Currently, renewable energy plus nuclear power accounts for 40% of global electricity generation, while fossil fuels still account for 60%. However, when looking at the global share of “capacity” (installed capacity) for renewable energy plus nuclear, it has already reached about 55%. Among this, renewable energy accounts for 49.4% and nuclear for about 5%.

“Capacity” refers to installed capacity—in plain terms, the theoretical maximum power generation. The actual global generation share of renewable energy is about 32%. The gap between theoretical and actual values exists because renewable energy generation is less stable than fossil fuels. Adding nuclear’s actual generation share (about 8%), the actual generation share of so-called low-carbon energy reaches 40% globally.

There is no doubt that the oil crisis will inevitably trigger a “green energy surge.” Looking ahead five years, the actual generation share of green energy will exceed 50%. Assuming nuclear can grow to 10% of actual generation and renewables grow by 8%, China’s additional revenue from the global renewable energy business in the next five years could reach the level of hundreds of billions of dollars.

From this perspective, China—which strongly supported green energy development from the very beginning of the climate agenda—did so not so much for carbon reduction as for industrial preparation in the name of energy security. Expanding the global new energy business is merely an added value.

Of course, the key technologies for manufacturing new energy equipment may be even more important than critical minerals. Last November, China imposed export controls on certain lithium batteries, key cathode and anode materials, and their manufacturing equipment and technologies. Given that China controls about 96% of global anode material production capacity and 85% of cathode material capacity, the impact of these export controls is enormous.

On April 15, according to Reuters, China has held preliminary consultations with solar panel production equipment suppliers and is considering restricting exports of the most advanced technologies and equipment to the United States. If true, Beijing is raising the stakes in new energy, waiting for Trump to come to the negotiating table in May.

Admittedly, Trump has no intention of developing new energy. However, considering that the Democrats may return to the White House in three years, Beijing is now blocking America’s path to new energy development, essentially laying the groundwork for U.S.-China competition three years from now.

If Trump’s energy strategy map on the table also included a new energy layer, he should realize that the setback in the Iran war has allowed the new energy domain to encroach upon the traditional energy domain, enabling China to expand its energy power without firing a single shot.

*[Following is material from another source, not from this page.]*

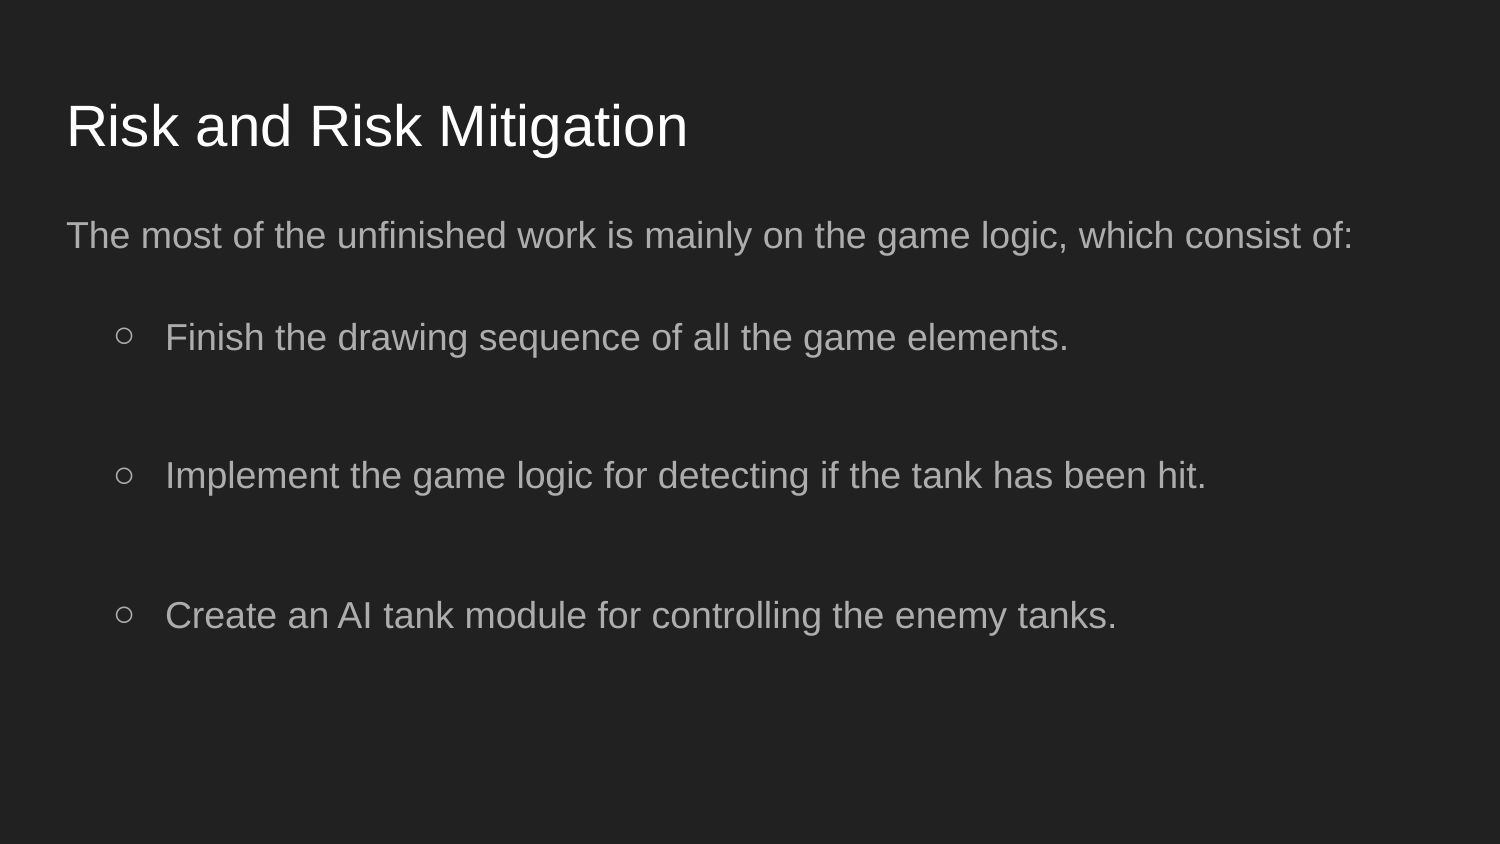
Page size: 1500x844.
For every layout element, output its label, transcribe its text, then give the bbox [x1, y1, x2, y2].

As for critical minerals, the United States has made no outstanding progress—at least nothing sufficient for Trump to boast about.

Now, the “cake” being pushed in front of Xi Jinping is getting bigger and bigger. On the surface, Beijing has gained it effortlessly, but today’s harvest is mainly due to strategic 布局 made one step ahead. These layouts are often “low-profit” but highly effective investments, and new energy is merely one of them.

In an uncertain world, those who provide “certainty” win. Therefore, the winner of the Iran war is China—even if Beijing is extremely reluctant to admit it.